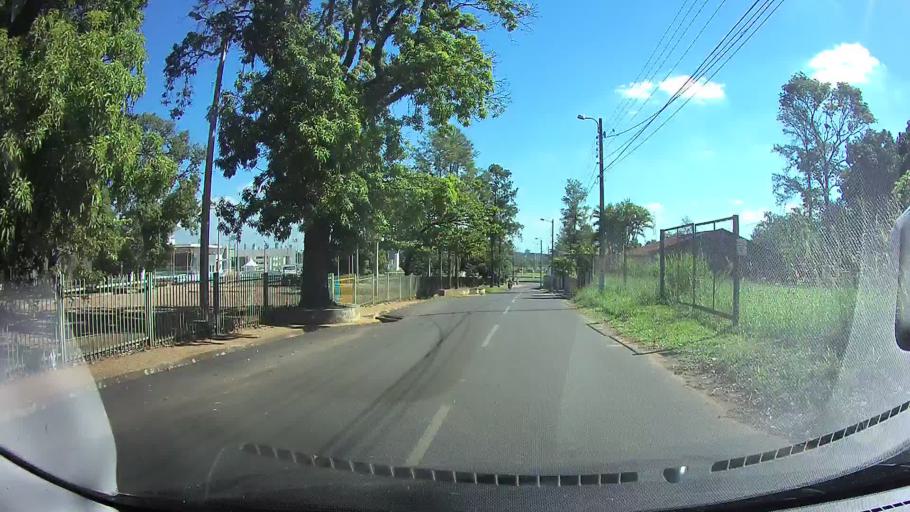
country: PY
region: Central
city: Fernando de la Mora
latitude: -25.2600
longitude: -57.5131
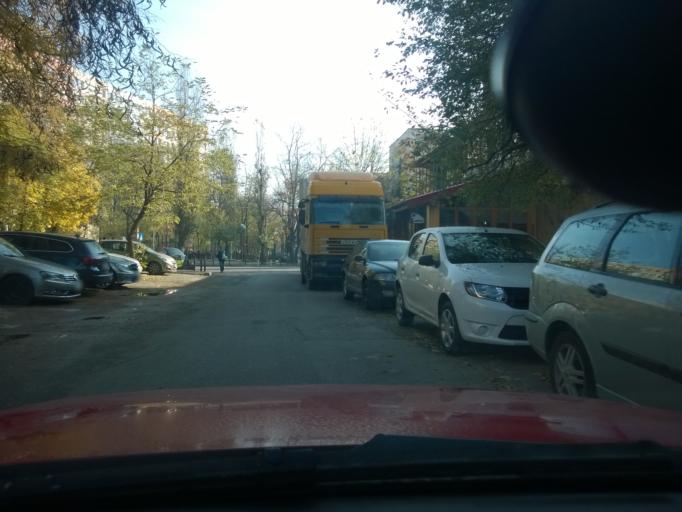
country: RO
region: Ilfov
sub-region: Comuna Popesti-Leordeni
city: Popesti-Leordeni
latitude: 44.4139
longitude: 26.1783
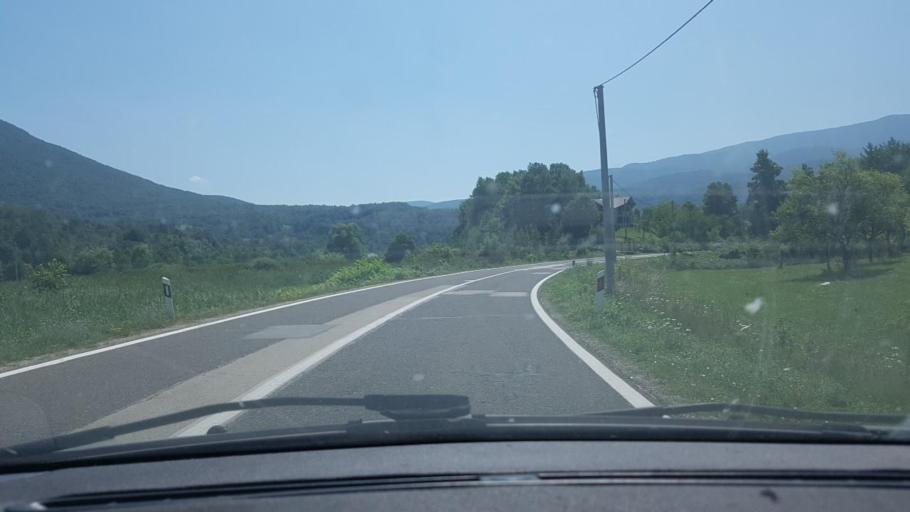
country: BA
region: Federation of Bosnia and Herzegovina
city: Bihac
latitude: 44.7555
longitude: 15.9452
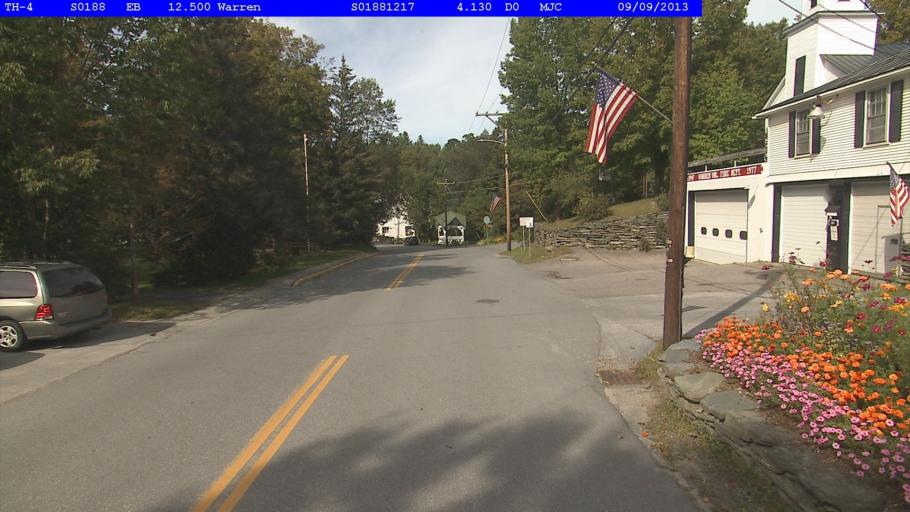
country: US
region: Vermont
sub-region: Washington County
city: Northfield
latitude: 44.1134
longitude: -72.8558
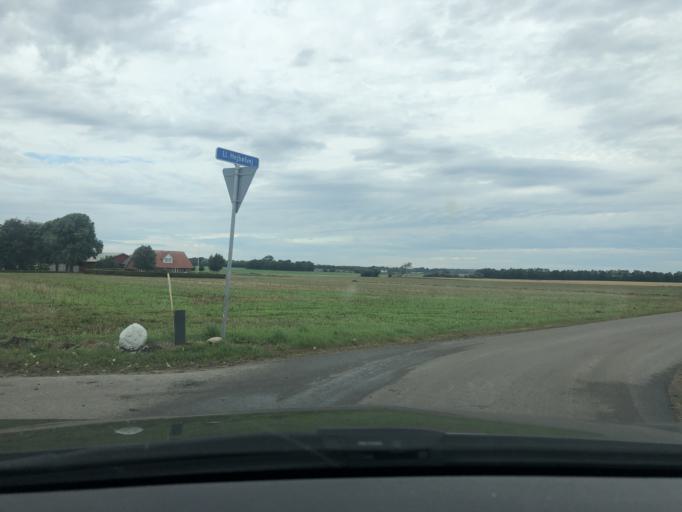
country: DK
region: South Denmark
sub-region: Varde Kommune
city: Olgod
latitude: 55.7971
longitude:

==

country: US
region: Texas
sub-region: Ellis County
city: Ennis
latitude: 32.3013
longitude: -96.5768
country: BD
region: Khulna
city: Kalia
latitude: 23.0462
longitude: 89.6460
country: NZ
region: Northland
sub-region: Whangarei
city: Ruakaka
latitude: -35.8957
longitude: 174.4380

EXERCISE AIM -
Repeat the material from the line with "city: Fernando de la Mora" to the line with "latitude: 44.1134", leaving out the pictures.

TASK RESPONSE -
city: Fernando de la Mora
latitude: -25.2600
longitude: -57.5131
country: RO
region: Ilfov
sub-region: Comuna Popesti-Leordeni
city: Popesti-Leordeni
latitude: 44.4139
longitude: 26.1783
country: BA
region: Federation of Bosnia and Herzegovina
city: Bihac
latitude: 44.7555
longitude: 15.9452
country: US
region: Vermont
sub-region: Washington County
city: Northfield
latitude: 44.1134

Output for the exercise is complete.